The book's last section sees Douthat imagining ways we could break out of this feedback loop. Through three chapters, he considers a societal collapse driven by mass strife over immigration, a la Michel Houllebecq; a rising Africa driving "renaissance," and a return either to the will to power through renewed space exploration, or the will to meaning through a religious revival.
Even in the case of catastrophe, Douthat seems to see such regime-shattering possibilities as fundamentally positive. The return of history, even in its worst forms, might be better than the eternal now. As writer Tara Isabella Burton put it in her own review, "What we need, Douthat implies, is a renewed eschatological vision of what history, and what we, are for [emphasis in original]." It is little surprise that among Douthat's many positive reviewers is arch-techno-optimist Peter Thiel, who writes that, "If there is a problem with the book, it is that Douthat does not press his own theme [of returning to the future] urgently enough."
For all the book's many strengths, there is one question to which Douthat gives perhaps inadequate treatment: Why has decadence happened? It may simply be the case that it is a function of our stage of societal development—grow sufficiently wealthy, and you will become fat and lazy as well. But, insofar as we have chosen decadence through risk-averseness, we raise another question: Why work so hard to forestall the future?
Benjamin completed Theses on the Philosophy of History in 1940 in France, as Hitler's army was bearing down on Paris. A Jew who had already fled the Nazi regime once, Benjamin crossed into Spain with plans to make for America. Denied entry into Portugal, with the Gestapo close behind him, he committed suicide at the border.
Benjamin was a Marxist, and so ideologically bound to a utopian optimism as to technological change. It is therefore odd—and oft-remarked upon—that the theory of history presented in the Theses is so bleak. One cannot help but conclude that Benjamin's pessimism was a product of the historical circumstances that led to his death.
The space race was indisputably "the peak of human accomplishment and daring." But that heady era was itself the product of nearly a century of political, technological, and economic innovation which totally transformed our society, as often enabling great evil as good. Before it meant going to the moon, technological change meant the advent of mass managerial tools and ideologies integral to the rise of fascism. It is impossible to disconnect IBM from the Holocaust, with the cold calculation of one depending on the other. The space race, too, existed always under the pall of the Cold War, itself rendered so horrifying by the world-destroying nuclear power that technology had unlocked.

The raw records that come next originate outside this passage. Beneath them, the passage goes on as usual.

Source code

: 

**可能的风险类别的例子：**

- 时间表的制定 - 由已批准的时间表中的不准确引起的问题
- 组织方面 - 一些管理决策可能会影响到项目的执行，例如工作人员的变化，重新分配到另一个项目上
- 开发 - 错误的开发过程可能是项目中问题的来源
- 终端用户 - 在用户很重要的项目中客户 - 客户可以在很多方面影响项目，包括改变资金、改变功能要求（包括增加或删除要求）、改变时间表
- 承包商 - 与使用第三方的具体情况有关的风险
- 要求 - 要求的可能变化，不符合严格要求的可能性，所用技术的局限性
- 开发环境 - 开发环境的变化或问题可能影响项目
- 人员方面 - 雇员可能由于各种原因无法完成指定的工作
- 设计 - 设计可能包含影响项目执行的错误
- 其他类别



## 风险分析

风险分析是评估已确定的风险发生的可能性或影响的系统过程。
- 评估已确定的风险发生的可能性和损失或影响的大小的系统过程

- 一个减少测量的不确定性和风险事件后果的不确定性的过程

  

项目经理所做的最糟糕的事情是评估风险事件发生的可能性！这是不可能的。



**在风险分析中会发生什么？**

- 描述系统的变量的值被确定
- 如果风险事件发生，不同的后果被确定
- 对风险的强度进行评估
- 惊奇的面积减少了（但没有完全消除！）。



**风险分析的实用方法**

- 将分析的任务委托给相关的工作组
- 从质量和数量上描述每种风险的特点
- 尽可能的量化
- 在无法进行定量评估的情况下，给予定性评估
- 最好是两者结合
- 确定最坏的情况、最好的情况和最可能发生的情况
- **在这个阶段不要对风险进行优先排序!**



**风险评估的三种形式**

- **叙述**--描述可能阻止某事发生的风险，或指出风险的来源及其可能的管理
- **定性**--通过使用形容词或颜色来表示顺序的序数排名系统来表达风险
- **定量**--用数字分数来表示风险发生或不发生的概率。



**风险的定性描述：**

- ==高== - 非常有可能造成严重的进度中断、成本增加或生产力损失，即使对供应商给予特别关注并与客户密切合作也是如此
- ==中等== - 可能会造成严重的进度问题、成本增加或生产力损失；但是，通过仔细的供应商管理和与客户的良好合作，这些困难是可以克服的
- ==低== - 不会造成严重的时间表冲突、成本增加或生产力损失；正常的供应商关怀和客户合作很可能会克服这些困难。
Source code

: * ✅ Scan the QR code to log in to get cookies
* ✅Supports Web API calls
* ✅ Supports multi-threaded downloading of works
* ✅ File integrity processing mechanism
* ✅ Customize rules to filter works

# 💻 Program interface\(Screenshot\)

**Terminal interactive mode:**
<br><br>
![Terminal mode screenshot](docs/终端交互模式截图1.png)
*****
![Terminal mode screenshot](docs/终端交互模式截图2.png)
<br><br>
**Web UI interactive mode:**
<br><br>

The point here is not techno-pessimism: We can agree that progress has produced innumerable benefits while also acknowledging its costs. But the Angelus Novus knows what a "renewed eschatological vision of history" looks like, and it is not necessarily pretty. There are plenty of technological horrors waiting for the end of the end of history: genetic research leading to mass cullings, the most comprehensive surveillance apparatuses ever devised, and new biological weapons of war, which even their creators may not be able to control. In light of all this, is it so odd that we have said, "No farther?"
The Decadent Society suggests that history has only ended because we have chosen for it to do so. Douthat is right that we can steer our way out of that pause toward a brighter future. But we ought not discount the real possibility that the winds of progress are simply producing "rubble on top of rubble," a catastrophe that will pile up whether we want it to or not.